Where Do We Go When We Retire?

I retired over four years ago; my wife plans to retire a bit over two years from now. We’re starting to think about where we might move when she retires. It seems pretty clear that we’re going to move somewhere, if for no other reason than that my wife doesn’t want to deal with Boston winters. (She deals with them now, while she’s working, by arranging some of her necessary travel so that she visits warmer climes in January and February. Clever woman.)

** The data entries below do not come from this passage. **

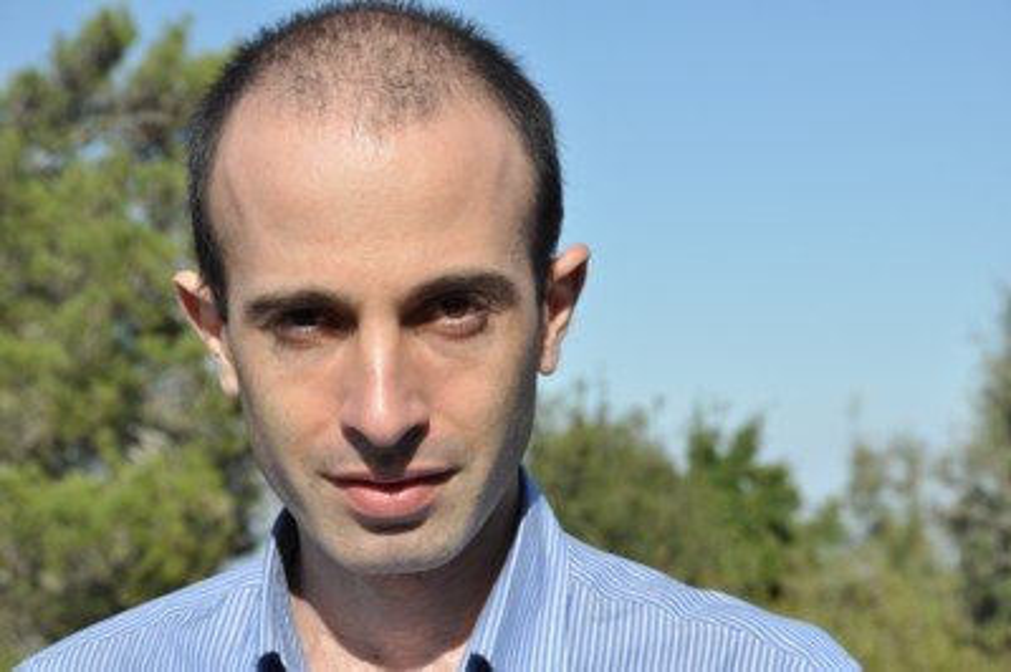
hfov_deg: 20.9
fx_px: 2736
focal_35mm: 98
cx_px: 506
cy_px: 336
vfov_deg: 14.0
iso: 200
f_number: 11
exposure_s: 1/320
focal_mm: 65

One challenge is that we’ve moved around so much (gradually making our way north) both individually in our youth and together as a couple that’s there’s really no “home” to return to. Each of us has some attraction to a particular place, but that doesn’t help much. On my own, I’d think seriously about moving to Germany, where I graduated from high school. If she were on her own, she’d likely move to the DC area, where she lived during elementary school and where we lived together for 10 years before moving to Boston.

So I had more than a passing interest in a recent study ranking the 50 U.S. as good places to retire, based on five indicators: affordability, quality and cost of healthcare, well-being, weather, and crime. It’s not at all surprising to see that Massachusetts is 46th overall, primarily because of affordability (where it ranks 48th, better than only California (49th) and New York (50th). I’m a little surprised to see Massachusetts ranked 31st for weather. Perhaps I’m biased by my wife’s response to Boston weather, but I would have expected a lower ranking there. Still, the high cost of living is a heavy weight.

One bright spot for us in this study: we’ve recently been thinking about Wilmington, Deleware, and the state of Delaware is ranked second overall. Its ranking is very high on well-being and weather and relatively high on affordability. There’s some reason for caution in its relatively low rankings on health care and crime.